See Barnes v. Goodyear Tire and Rubber Co., 48 S.W.3d 698, 705 (Tenn. 2000). All three of these elements are essential to a successful claim. Id.
The trial court summarily dismissed the Tennessee Handicap Act claim upon a finding that Ms. Johnson's August 10, 2002 stroke, which left her permanently and totally disabled and unable to work, did not qualify as an adverse employment action by Clover Bottom.
An adverse employment action, as contemplated by the [Tennessee Handicap Act], is a material and adverse change in the terms and conditions of employment. See generally Smart v. Ball State Univ., 89 F.3d 437, 441 (7th Cir.1996). The change must be more disruptive than a mere inconvenience or an alteration of job responsibilities. Crady v. Liberty Nat'l Bank Trust Co. of Ind., 993 F.2d 132, 136 (7th Cir.1993). The following is a non-exhaustive list of adverse employment actions: termination of employment; demotion evidenced by a decrease in wage or salary, by a less distinguished title, or by a material loss of employment benefits; or a significant reduction of material responsibilities. Crady, 993 F.2d at 132; see also DiMeglio v. Haines, 45 F.3d 790, 804 (4th Cir.1995) (indicating a reprimand and reassignment may constitute an adverse employment action); Dahm v. Flynn, 60 F.3d 253, 257 (7th Cir.1994) (stating dramatic downward shift in skill level required can constitute an adverse employment action); Goodwin v. Circuit Court of St. Louis County, Mo., 729 F.2d 541, 547 (8th Cir.1984) (holding transfer, with the same pay, from hearing officer to staff attorney was adverse because less prestigious); Frazier v. Heritage Fed. Bank for Savings, 955 S.W.2d 633, 636 (Tenn.Ct.App. 1997) (noting reduction in duties and prestige were "materially adverse changes" in terms and conditions of employment).
Barnes, 48 S.W.3d at 707.
In Barnes the plaintiff was laid off by Goodyear, which the court found was "clearly an adverse employment action." Id. As the Court explained, Goodyear's decision to lay off the plaintiff and to offer him a "temporary, hourly position which would have paid the plaintiff approximately one-half of his previous salary . . . [that] did not include employee benefits, and acceptance of the position may have terminated the plaintiff's right to be recalled as a salaried worker . . . constituted an adverse employment action." Id. That is not the case here.

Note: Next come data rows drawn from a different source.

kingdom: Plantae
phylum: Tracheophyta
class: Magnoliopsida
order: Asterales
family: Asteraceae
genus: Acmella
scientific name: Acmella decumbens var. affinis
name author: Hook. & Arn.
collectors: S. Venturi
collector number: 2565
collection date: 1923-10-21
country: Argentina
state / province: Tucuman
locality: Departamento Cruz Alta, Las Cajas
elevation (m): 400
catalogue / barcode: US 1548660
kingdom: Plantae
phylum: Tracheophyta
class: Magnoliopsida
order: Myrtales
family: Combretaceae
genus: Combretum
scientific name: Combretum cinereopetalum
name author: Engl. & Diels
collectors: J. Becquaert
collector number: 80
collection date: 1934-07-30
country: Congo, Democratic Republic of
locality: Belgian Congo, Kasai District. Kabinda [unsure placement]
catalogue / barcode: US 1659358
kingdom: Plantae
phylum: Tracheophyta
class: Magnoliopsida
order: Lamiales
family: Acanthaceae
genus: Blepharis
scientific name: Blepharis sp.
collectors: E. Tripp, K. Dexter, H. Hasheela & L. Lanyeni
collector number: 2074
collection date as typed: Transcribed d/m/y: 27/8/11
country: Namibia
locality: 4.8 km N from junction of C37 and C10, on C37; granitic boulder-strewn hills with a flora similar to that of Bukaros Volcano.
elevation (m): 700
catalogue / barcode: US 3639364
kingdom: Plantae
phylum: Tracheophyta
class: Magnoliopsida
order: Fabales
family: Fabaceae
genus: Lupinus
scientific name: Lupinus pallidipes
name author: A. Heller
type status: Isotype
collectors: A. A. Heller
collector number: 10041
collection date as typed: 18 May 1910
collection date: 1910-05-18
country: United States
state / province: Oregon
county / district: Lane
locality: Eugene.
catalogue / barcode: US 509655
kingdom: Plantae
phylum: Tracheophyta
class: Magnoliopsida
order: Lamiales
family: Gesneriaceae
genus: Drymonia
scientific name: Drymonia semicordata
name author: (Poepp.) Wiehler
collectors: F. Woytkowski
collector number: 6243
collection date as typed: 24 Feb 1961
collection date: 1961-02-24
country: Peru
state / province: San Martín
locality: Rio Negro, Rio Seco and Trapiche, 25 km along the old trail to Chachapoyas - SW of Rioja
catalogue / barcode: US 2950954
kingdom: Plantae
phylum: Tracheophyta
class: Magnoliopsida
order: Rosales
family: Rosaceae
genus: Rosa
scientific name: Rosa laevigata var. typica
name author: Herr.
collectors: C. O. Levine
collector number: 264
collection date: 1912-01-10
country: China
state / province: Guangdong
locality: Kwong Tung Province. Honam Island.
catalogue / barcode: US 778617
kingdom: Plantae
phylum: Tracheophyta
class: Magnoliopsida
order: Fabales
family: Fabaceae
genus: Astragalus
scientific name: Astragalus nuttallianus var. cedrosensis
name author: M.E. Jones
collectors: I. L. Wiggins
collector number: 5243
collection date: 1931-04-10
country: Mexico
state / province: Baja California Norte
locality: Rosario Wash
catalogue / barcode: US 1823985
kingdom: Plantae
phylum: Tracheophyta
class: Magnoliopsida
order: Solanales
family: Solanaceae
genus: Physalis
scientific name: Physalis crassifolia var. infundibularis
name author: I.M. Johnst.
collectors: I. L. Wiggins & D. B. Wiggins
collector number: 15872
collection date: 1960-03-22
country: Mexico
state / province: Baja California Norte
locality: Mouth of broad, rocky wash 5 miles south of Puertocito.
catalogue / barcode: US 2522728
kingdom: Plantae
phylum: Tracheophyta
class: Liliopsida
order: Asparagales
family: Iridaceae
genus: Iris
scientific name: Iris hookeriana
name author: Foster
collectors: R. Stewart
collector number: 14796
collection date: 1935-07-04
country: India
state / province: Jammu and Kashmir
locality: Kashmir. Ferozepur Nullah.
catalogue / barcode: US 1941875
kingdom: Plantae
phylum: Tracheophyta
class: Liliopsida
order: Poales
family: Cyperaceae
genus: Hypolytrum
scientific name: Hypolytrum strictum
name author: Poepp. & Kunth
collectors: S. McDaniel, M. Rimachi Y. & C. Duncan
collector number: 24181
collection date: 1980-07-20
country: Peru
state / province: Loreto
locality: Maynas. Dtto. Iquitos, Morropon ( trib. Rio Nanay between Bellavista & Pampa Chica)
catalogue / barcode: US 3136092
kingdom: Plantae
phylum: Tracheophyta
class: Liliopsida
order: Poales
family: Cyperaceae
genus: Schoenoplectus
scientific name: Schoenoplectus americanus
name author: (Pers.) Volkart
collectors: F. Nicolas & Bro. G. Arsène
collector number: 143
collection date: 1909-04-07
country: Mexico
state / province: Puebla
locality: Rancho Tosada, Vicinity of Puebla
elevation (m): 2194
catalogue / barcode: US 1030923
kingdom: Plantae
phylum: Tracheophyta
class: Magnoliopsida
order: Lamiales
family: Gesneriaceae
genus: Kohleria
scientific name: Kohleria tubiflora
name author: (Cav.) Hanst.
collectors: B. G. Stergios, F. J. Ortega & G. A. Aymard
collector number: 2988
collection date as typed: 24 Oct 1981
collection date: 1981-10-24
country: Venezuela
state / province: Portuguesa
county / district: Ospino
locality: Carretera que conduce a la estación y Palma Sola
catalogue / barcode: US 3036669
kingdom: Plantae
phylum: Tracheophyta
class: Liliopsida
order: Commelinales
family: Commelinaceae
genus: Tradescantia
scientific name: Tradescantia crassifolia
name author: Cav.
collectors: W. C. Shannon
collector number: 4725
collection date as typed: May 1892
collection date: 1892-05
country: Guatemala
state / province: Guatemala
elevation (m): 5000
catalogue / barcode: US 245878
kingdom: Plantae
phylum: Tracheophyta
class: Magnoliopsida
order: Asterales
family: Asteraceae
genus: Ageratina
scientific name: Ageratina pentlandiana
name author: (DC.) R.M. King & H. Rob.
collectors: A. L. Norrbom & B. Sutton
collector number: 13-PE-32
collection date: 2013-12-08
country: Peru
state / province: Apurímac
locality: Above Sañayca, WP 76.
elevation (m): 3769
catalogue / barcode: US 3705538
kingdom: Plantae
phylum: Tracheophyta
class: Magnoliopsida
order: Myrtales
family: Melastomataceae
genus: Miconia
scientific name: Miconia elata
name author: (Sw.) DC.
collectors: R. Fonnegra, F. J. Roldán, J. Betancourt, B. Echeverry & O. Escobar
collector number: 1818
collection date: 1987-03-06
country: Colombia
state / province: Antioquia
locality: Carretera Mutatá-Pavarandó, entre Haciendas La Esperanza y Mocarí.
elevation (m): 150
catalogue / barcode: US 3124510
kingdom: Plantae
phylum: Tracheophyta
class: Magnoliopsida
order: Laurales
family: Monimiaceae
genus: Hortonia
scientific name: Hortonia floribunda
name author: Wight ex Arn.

Ms. Johnson contends she "suffered the most adverse of employment actions, i.e. no longer able to be employed . . ." and that "while Defendants did not directly terminate [her], the result of the discriminatory and retaliatory action of [her supervisor] effectively did so." However, Ms. Johnson presented no competent medical evidence of a causal link between her supervisor's alleged behavior on August 9, and the stroke she suffered on August 10. Furthermore, she presented no evidence to support the conclusory statement that her supervisor's behavior was in any way related to her medical limitations preceding the stroke on August 10.
The discriminatory and retaliatory action of her supervisor to which Ms. Johnson is referring is her supervisor's alleged act of throwing the resident's clothes on the floor and instructing her to clean the mess.
Looking to the undisputed facts, the stroke on August 10, 2002, is the sole reason Ms. Johnson has not and cannot return to work at Clover Bottom. This is evident from the fact the Social Security Administration has declared Ms. Johnson one hundred percent disabled. It is not because of any employment action by Clover Bottom, adverse or otherwise. As a consequence, Ms. Johnson was unable to establish an essential element of her claim. Accordingly, summary dismissal was proper.
The judgment of the trial court is affirmed, and this matter is remanded with costs of appeal assessed against Appellant, Laura Johnson.